Proposals for heavy fines over corporate manslaughter Wednesday 11 November, 2009

The NCE reports this week that companies and organisations that cause death through gross breaches of care should face punitive and significant fines of at least £500,000, following consultation proposals offered by the Sentencing Guidelines Council.

It believes fines for organisations found guilty of the new offence of corporate manslaughter may be measured in millions of pounds and should seldom be below £500,000.


It added that the new sanction of Publicity Orders forcing companies and organisations to make a statement about their conviction and fine introduced under the Corporate Manslaughter and Corporate Homicide Act should be imposed in virtually all cases. Organisations may be made to put a statement on their websites.


The guideline also deals with health and safety offences in the workplace that cause death. Fines in these cases should seldom be less than £100,000 and may be measured in hundreds of thousands of pounds or more, the Council proposes.

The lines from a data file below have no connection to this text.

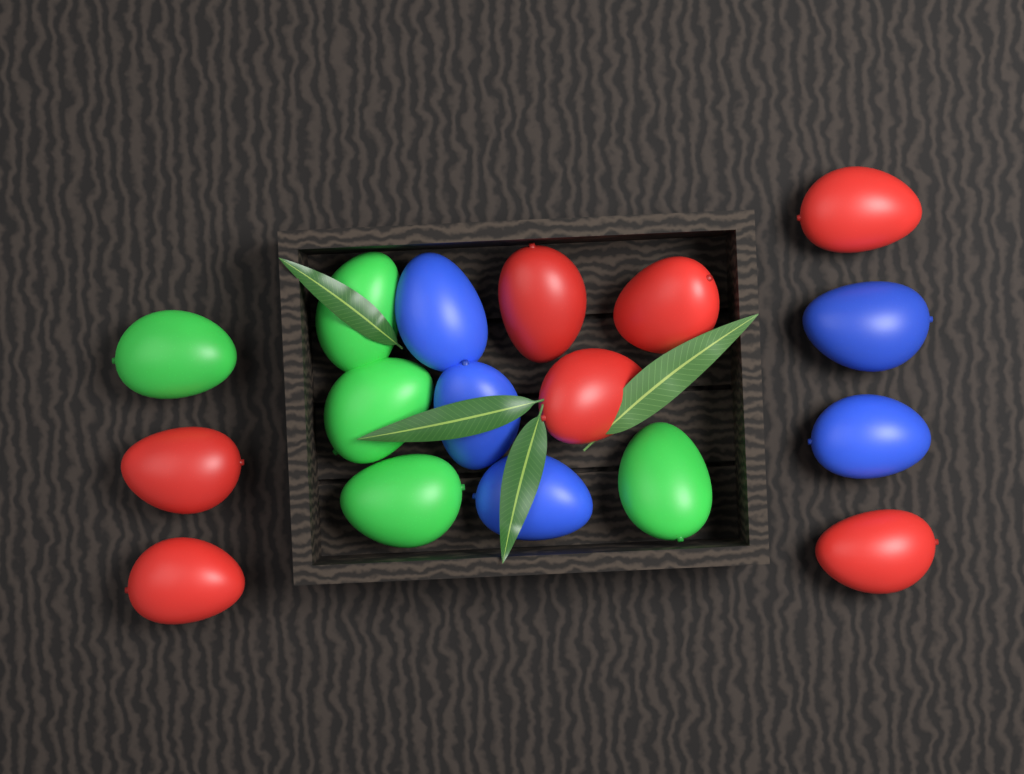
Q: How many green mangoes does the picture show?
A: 5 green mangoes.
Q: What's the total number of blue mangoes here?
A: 5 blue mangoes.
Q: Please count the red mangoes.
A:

Factors increasing the seriousness of the offence identified by the Council include how foreseeable was serious injury, how common is the kind of breach of care in the organisation and how far up the organisation did the responsibility for the breach go. Other factors that aggravate the offence and may attract a larger fine include the number of deaths and serious injury caused, failure to heed warnings, cost-cutting or deliberate failure to obtain or comply with relevant licences. 

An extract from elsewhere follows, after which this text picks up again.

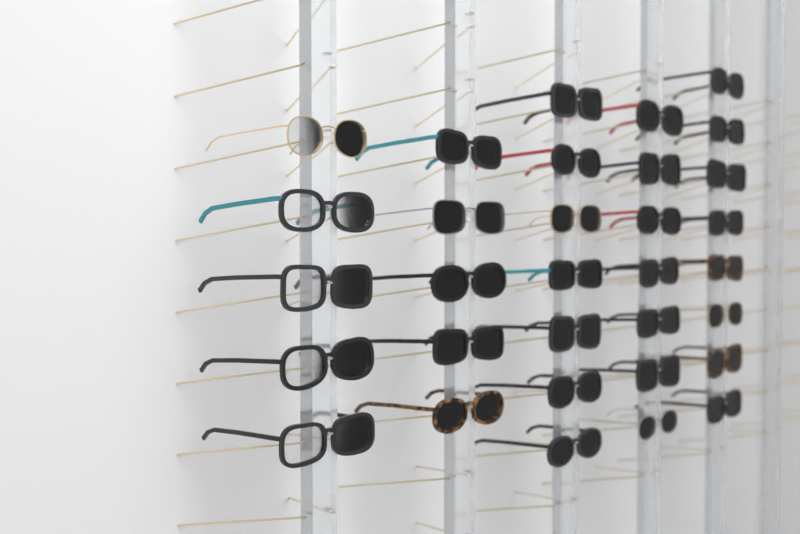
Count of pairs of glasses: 32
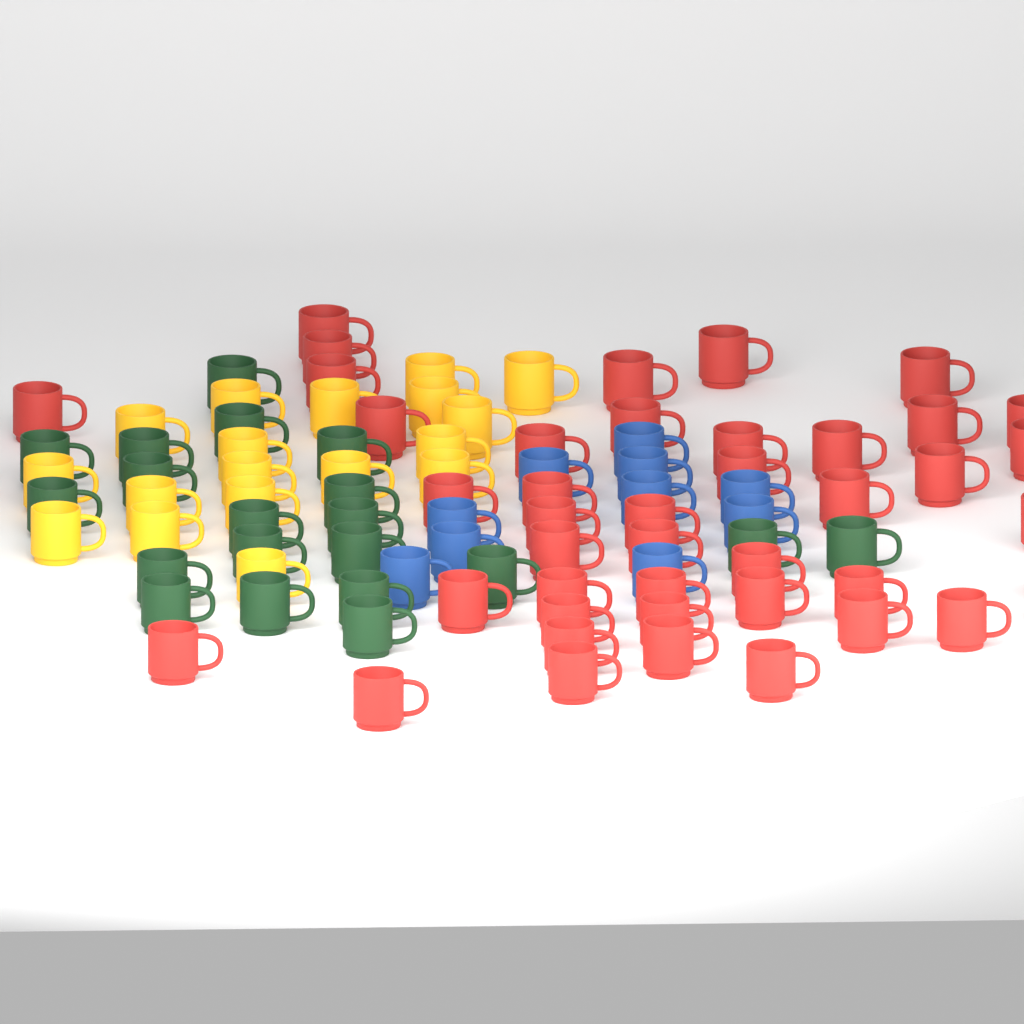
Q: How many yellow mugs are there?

Once again the need to make those vital double checks before construction work begins is being backed up with real penalties if the failure to do so results in a fatality.  With the cost to check for underground services and hidden features reducing and the level of detail recorded increasing, the need to map almost all sites to aide Health and Safety is becoming a must.

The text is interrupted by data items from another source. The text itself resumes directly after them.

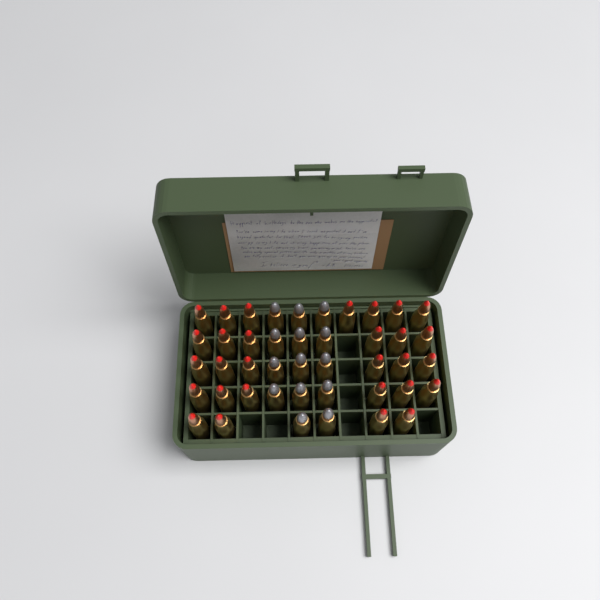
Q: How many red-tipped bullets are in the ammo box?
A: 29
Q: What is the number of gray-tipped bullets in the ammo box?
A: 14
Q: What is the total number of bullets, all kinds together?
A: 43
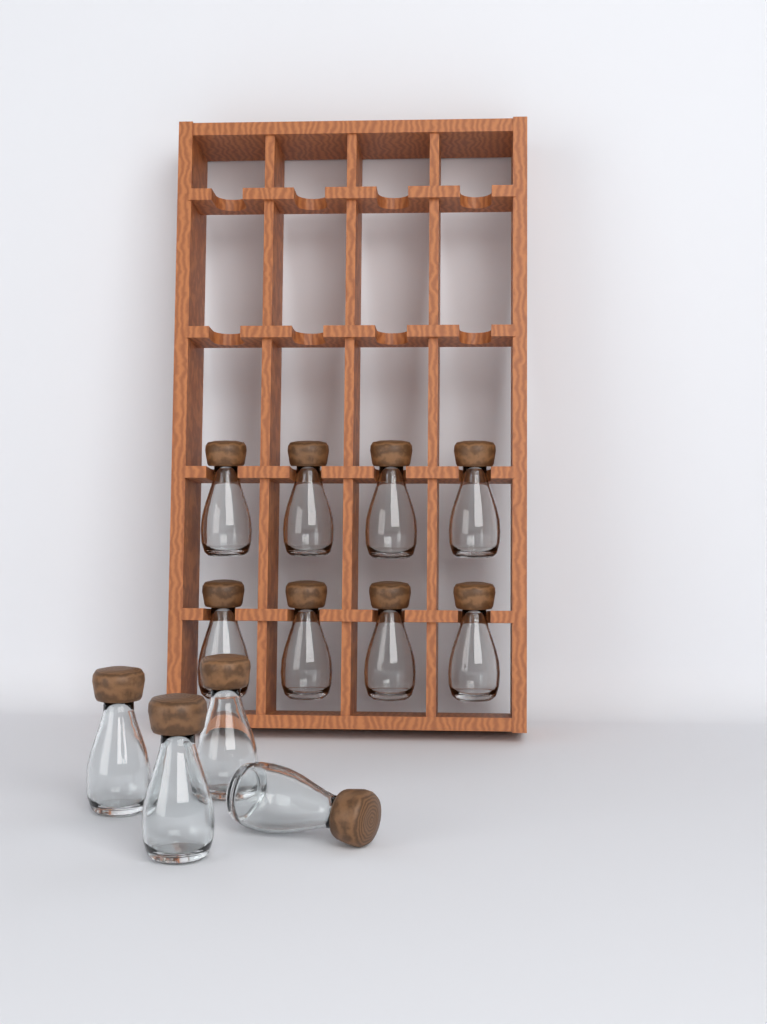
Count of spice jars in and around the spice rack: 12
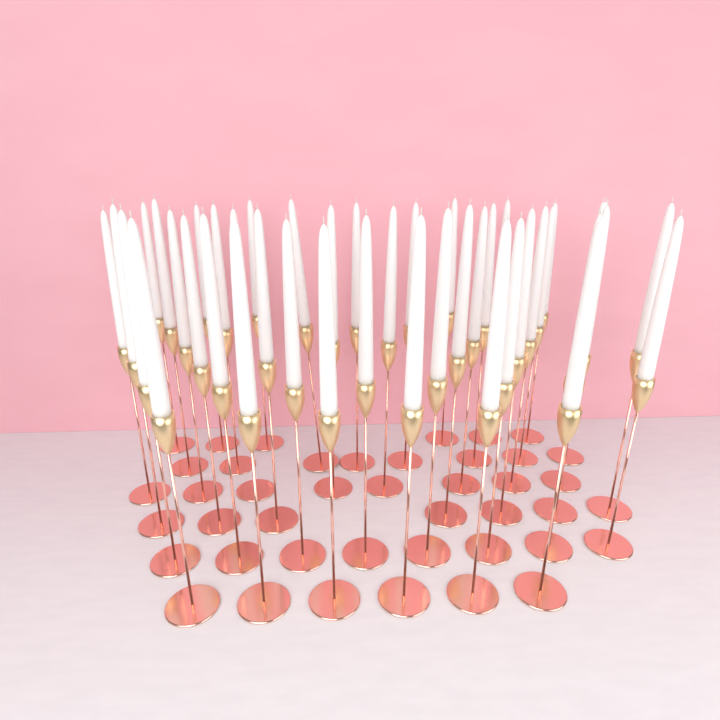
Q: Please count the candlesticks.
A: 43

As suggested in the HSG 47 publication Avoiding danger from underground services, anticipation and planning is key to maximising safety when undertaking any ground breaking works.


Council member and vice president of the Court of Appeal (Criminal Division) Lord Justice Anthony Hughes commented to the NCE: “The fine is designed to punish and these are serious offences so the fines imposed should be punitive and significant to reflect that.


Alison Gray, a specialist in health and safety law at solicitors Dickinson Dees, said to the NCE that the changes would significantly increase the fines faced by companies.


“Whilst the proposals fixing fines to a percentage of turnover have been dropped, which will be welcomed by larger companies, the draft guidance is clear that fines imposed by the Court must be punitive and must have an impact on the defendant. They will particularly have a dramatic effect on smaller businesses.


“Minimum fines of £500,000 for corporate manslaughter offences and £100,000 for health and safety offences are proposed but it is unlikely that fines will be kept near the minimum. 

“This is particularly significant for smaller companies as the changes could force them to pay significantly higher fines than at present.  With larger fines being spread over a long period of time, SMEs will potentially feel the burden of a sentence for a very long period of time.


 “In addition to financial penalties, the guidance suggests that Publicity Orders should ordinarily be imposed in all corporate manslaughter cases which will name and shame businesses. In reality this could have just as much, if not more, impact on a business than a financial penalty.”